Top n max value from array of object JavaScript

Finding the top n objects with maximum values from an array is a common programming task. Let's explore how to get objects with the highest duration values from an array of objects.

Problem Statement

Given an array of objects, we need to create a function that returns the top n objects based on the highest duration values.

const arr = [
    {"id":0,"start":0,"duration":117,"slide":4,"view":0},
    {"id":0,"start":0,"duration":12,"slide":1,"view":0},
    {"id":0,"start":0,"duration":41,"slide":2,"view":0},
    {"id":0,"start":0,"duration":29,"slide":3,"view":0},
    {"id":0,"start":0,"duration":123,"slide":3,"view":0},
    {"id":0,"start":0,"duration":417,"slide":2,"view":0},
    {"id":0,"start":0,"duration":12,"slide":1,"view":0},
    {"id":0,"start":0,"duration":67,"slide":2,"view":0}
];

console.log("Original array length:", arr.length);

Original array length: 8

Solution Using Sort and Slice

The most straightforward approach is to sort the array by duration in descending order and then slice the first n elements.

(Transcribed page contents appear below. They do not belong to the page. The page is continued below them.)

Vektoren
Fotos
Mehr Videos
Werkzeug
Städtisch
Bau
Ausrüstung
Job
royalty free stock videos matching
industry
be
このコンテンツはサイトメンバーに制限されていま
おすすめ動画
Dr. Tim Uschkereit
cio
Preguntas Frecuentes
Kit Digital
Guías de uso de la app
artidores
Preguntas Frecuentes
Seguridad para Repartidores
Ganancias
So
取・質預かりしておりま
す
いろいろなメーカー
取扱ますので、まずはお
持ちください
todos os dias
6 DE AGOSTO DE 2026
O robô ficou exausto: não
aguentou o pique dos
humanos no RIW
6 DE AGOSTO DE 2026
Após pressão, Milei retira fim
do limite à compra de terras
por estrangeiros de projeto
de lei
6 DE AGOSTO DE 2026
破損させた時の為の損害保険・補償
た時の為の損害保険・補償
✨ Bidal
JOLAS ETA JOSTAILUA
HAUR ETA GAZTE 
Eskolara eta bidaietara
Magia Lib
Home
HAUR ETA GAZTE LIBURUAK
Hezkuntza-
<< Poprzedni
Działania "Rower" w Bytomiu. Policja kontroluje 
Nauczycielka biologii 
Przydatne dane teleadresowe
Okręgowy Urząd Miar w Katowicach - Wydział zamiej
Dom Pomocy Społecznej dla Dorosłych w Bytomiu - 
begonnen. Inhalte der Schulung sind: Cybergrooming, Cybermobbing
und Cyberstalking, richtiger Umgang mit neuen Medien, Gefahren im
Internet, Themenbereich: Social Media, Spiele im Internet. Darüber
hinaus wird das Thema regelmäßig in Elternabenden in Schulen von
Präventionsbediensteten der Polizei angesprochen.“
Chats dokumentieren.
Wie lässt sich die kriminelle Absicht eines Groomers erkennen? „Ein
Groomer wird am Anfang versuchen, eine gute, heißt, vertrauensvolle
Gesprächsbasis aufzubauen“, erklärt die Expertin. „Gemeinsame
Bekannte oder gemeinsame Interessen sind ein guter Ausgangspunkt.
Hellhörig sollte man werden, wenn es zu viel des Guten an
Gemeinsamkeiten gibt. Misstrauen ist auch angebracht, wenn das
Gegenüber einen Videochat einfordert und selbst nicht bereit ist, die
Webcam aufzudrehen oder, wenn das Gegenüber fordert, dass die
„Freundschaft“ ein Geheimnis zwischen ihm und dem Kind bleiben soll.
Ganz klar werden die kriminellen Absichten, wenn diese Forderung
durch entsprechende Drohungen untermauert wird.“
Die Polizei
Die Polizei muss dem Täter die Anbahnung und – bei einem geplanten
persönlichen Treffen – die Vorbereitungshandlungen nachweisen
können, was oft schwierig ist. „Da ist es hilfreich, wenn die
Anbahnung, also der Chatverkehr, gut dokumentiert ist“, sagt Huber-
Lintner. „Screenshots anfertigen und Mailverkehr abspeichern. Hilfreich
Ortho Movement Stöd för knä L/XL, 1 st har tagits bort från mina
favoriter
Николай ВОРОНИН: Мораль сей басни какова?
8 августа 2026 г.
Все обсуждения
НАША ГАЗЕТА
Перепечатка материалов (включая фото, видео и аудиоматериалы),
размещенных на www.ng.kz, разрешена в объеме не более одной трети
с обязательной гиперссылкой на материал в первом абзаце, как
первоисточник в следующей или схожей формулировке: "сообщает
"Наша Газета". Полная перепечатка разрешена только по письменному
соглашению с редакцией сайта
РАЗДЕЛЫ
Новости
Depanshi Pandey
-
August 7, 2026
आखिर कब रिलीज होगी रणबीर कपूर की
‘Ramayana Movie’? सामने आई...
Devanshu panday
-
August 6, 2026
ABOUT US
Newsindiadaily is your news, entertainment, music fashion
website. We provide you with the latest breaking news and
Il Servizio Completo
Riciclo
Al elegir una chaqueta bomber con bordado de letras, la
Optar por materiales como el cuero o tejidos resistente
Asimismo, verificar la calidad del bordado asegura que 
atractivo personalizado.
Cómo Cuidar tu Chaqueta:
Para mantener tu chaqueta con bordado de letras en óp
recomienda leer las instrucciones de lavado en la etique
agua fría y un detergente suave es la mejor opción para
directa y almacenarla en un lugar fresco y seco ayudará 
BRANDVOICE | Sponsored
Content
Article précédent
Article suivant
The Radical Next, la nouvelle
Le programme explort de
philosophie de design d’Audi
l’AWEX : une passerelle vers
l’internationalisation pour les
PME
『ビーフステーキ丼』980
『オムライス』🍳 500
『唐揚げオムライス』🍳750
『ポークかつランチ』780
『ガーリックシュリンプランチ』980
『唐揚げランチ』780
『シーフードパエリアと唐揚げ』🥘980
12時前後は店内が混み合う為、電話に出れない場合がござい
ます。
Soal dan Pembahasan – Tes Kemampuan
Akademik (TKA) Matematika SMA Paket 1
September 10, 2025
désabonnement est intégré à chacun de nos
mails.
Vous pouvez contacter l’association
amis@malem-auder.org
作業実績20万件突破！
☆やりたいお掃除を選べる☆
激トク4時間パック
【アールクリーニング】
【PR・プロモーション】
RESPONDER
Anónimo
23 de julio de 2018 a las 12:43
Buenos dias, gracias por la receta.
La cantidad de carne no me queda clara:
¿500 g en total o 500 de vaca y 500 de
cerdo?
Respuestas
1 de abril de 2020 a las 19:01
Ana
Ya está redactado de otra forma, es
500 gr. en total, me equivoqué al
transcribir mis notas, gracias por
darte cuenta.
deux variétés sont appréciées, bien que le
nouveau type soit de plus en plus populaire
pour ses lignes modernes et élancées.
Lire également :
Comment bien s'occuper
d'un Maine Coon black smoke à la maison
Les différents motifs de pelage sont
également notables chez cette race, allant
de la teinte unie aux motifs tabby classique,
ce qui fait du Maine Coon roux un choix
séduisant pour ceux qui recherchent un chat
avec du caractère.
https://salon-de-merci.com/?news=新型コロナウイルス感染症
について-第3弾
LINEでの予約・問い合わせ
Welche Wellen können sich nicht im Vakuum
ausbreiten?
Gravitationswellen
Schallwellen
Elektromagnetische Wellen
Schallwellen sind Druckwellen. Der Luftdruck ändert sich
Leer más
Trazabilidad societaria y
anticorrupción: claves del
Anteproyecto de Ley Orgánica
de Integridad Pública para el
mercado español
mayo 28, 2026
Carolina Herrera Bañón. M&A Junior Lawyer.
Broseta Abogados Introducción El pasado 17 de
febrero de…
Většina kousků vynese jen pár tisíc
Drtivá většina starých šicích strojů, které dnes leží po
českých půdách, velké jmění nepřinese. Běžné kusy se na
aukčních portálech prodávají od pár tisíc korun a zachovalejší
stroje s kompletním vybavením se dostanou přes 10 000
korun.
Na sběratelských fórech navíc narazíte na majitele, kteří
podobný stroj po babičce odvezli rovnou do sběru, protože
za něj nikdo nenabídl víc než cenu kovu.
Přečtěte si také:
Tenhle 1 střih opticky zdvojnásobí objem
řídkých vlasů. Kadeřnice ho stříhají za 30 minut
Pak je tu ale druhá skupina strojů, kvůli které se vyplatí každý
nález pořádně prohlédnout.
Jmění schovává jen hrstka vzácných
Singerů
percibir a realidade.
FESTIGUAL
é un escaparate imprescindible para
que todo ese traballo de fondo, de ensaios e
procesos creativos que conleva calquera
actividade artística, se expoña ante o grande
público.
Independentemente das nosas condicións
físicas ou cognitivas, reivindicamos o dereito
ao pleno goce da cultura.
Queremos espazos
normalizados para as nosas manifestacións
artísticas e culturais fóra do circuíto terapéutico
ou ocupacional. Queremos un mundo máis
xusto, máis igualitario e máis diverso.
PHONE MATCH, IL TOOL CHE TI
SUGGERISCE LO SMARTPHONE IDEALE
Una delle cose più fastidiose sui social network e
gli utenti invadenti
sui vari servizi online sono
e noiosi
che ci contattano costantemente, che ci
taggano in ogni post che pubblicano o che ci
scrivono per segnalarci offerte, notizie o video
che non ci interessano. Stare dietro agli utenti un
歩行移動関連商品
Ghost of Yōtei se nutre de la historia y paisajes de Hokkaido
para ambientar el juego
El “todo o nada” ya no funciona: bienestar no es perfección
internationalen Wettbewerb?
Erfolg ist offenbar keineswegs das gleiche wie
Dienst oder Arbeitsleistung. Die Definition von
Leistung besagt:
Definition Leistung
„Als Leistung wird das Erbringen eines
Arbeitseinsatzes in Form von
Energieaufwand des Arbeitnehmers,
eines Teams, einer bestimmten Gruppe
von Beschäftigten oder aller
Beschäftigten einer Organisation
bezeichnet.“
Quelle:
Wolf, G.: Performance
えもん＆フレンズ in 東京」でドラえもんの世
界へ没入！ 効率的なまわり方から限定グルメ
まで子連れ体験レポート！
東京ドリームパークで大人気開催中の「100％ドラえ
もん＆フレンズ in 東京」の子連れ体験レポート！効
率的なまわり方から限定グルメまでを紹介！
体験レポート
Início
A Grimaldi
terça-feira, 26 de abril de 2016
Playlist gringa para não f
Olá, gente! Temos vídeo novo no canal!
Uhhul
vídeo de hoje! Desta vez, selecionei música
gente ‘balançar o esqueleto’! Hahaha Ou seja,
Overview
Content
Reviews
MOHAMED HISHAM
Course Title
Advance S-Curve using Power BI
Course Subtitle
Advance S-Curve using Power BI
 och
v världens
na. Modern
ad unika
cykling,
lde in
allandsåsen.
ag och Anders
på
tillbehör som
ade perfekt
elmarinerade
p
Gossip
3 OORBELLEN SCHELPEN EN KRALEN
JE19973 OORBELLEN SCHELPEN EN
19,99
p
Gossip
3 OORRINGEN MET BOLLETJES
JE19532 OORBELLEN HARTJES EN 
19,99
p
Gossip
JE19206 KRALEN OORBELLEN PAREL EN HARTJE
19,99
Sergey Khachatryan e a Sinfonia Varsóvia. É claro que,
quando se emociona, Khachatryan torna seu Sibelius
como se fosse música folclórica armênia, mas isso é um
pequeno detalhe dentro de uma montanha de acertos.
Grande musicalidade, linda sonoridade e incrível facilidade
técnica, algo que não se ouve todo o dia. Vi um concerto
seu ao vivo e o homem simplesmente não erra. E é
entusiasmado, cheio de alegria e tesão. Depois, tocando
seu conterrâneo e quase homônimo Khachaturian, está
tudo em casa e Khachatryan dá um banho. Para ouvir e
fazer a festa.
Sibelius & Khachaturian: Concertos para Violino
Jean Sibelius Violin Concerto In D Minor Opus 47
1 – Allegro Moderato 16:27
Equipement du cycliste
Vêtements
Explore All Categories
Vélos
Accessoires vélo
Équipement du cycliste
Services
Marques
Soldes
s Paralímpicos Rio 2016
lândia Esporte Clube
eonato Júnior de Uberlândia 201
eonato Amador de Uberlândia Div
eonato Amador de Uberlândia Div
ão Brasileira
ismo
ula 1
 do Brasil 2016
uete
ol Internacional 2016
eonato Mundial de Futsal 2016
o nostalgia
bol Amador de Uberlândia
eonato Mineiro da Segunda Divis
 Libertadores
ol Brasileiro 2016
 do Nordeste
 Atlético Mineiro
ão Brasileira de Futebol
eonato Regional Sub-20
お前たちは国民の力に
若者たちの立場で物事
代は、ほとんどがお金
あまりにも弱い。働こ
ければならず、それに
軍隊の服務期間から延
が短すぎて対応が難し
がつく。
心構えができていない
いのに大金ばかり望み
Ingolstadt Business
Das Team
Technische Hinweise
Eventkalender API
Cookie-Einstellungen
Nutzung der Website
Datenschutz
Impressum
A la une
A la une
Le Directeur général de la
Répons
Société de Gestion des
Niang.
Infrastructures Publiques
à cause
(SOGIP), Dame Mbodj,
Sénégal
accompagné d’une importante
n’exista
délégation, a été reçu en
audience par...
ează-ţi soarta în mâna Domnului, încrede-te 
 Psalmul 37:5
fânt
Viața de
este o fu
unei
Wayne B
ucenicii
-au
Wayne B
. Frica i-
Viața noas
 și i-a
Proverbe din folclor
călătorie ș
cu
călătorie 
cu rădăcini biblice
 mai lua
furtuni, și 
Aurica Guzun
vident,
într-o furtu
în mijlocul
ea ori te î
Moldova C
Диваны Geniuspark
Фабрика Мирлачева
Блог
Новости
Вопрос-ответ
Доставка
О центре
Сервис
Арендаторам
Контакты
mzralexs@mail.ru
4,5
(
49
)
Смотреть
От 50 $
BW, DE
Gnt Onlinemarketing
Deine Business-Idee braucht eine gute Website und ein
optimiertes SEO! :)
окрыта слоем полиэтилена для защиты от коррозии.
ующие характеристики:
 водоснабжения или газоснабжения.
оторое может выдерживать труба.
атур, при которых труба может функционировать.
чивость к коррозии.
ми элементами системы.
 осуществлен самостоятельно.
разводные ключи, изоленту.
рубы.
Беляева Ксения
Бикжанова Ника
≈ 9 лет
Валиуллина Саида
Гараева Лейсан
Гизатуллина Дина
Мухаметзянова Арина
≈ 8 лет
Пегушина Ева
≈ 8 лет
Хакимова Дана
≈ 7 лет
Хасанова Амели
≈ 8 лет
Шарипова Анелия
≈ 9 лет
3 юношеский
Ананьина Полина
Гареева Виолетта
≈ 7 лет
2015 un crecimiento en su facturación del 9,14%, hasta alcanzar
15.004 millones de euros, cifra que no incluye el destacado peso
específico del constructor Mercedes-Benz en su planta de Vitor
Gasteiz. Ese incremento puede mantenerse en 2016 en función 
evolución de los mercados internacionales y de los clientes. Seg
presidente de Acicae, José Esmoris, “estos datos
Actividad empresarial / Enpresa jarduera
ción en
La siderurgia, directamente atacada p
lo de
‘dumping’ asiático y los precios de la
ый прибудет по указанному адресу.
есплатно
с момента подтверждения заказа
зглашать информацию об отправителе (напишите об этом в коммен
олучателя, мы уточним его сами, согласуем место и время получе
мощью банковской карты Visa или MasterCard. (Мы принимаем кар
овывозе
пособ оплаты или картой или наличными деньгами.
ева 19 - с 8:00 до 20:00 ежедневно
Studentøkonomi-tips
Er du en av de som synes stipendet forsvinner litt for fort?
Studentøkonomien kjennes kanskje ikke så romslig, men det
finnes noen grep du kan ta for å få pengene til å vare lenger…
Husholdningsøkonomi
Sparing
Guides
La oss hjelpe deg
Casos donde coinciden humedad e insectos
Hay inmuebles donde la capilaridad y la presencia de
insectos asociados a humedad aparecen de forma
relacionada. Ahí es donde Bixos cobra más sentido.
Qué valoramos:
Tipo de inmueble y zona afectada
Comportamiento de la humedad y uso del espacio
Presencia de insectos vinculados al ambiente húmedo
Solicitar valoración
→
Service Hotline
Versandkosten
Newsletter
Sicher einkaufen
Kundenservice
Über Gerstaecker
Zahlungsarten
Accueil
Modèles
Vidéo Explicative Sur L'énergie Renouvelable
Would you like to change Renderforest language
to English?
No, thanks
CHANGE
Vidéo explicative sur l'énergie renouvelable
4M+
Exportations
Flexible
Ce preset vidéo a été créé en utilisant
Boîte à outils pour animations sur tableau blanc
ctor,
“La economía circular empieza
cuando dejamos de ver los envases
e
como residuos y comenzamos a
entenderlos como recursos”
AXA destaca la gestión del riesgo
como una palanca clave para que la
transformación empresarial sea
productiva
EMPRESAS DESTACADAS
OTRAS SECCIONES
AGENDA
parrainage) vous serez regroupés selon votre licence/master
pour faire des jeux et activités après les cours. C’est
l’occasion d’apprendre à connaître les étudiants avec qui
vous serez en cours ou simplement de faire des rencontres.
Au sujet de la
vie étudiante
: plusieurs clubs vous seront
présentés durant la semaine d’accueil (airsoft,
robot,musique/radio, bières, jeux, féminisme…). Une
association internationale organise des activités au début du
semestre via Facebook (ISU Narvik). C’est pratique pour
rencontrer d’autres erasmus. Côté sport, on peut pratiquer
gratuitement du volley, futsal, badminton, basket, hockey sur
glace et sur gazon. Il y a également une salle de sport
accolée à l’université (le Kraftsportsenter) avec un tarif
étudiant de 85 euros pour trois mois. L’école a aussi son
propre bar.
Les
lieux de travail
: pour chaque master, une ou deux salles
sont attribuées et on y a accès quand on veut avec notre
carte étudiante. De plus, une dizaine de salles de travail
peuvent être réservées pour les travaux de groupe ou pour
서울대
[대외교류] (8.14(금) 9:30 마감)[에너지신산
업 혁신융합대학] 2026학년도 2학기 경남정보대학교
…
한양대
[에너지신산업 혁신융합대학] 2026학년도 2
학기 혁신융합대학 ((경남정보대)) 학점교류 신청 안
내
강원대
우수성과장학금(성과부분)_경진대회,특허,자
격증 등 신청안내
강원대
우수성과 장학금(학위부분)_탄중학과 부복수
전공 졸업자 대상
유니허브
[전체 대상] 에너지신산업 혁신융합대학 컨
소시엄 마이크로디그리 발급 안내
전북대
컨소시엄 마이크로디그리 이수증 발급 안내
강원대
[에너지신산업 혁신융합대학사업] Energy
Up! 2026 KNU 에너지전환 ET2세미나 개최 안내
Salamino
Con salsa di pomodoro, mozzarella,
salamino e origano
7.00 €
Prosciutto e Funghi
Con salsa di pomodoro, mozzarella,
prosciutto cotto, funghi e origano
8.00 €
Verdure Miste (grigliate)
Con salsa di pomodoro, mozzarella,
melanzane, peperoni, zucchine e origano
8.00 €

const topN = (arr, n) => {
    if(n > arr.length){
        return false;
    }
    return arr
        .slice()
        .sort((a, b) => {
            return b.duration - a.duration
        })
        .slice(0, n);
};

// Test with different values of n
console.log("Top 3 objects:");
console.log(topN(arr, 3));

console.log("\nTop 4 objects:");
console.log(topN(arr, 4));

console.log("\nTop 5 objects:");
console.log(topN(arr, 5));

Top 3 objects:
[
  { id: 0, start: 0, duration: 417, slide: 2, view: 0 },
  { id: 0, start: 0, duration: 123, slide: 3, view: 0 },
  { id: 0, start: 0, duration: 117, slide: 4, view: 0 }
]

Top 4 objects:
[
  { id: 0, start: 0, duration: 417, slide: 2, view: 0 },
  { id: 0, start: 0, duration: 123, slide: 3, view: 0 },
  { id: 0, start: 0, duration: 117, slide: 4, view: 0 },
  { id: 0, start: 0, duration: 67, slide: 2, view: 0 }
]

Top 5 objects:
[
  { id: 0, start: 0, duration: 417, slide: 2, view: 0 },
  { id: 0, start: 0, duration: 123, slide: 3, view: 0 },
  { id: 0, start: 0, duration: 117, slide: 4, view: 0 },
  { id: 0, start: 0, duration: 67, slide: 2, view: 0 },
  { id: 0, start: 0, duration: 41, slide: 2, view: 0 }
]

How It Works

The function works in four steps:

1. Validation: Check if n exceeds array length
2. Copy: Use slice() to create a copy and avoid mutating the original array
3. Sort: Sort by duration in descending order using b.duration - a.duration
4. Extract: Use slice(0, n) to get the first n elements

Alternative Approach with Error Handling

const getTopNWithValidation = (arr, n, property = 'duration') => {
    if (!Array.isArray(arr)) {
        throw new Error('First argument must be an array');
    }
    
    if (n <= 0) {
        return [];
    }
    
    if (n > arr.length) {
        console.warn(`Requested ${n} items but array only has ${arr.length} items`);
        n = arr.length;
    }
    
    return arr
        .slice()
        .sort((a, b) => b[property] - a[property])
        .slice(0, n);
};

// Test with edge cases
console.log("Top 10 (more than available):");
console.log(getTopNWithValidation(arr, 10));

console.log("\nTop 0:");
console.log(getTopNWithValidation(arr, 0));

Top 10 (more than available):
[
  { id: 0, start: 0, duration: 417, slide: 2, view: 0 },
  { id: 0, start: 0, duration: 123, slide: 3, view: 0 },
  { id: 0, start: 0, duration: 117, slide: 4, view: 0 },
  { id: 0, start: 0, duration: 67, slide: 2, view: 0 },
  { id: 0, start: 0, duration: 41, slide: 2, view: 0 },
  { id: 0, start: 0, duration: 29, slide: 3, view: 0 },
  { id: 0, start: 0, duration: 12, slide: 1, view: 0 },
  { id: 0, start: 0, duration: 12, slide: 1, view: 0 }
]

Top 0:
[]

Key Points

• Always use slice() before sorting to avoid mutating the original array
• The sort comparator (a, b) => b.duration - a.duration sorts in descending order
• Handle edge cases like n being greater than array length or zero
• The function can be made generic by accepting the property name as a parameter

Conclusion

Using sort and slice is the most readable approach for getting top n objects by a numeric property. The key is to create a copy first, sort by the desired property in descending order, then extract the required number of elements.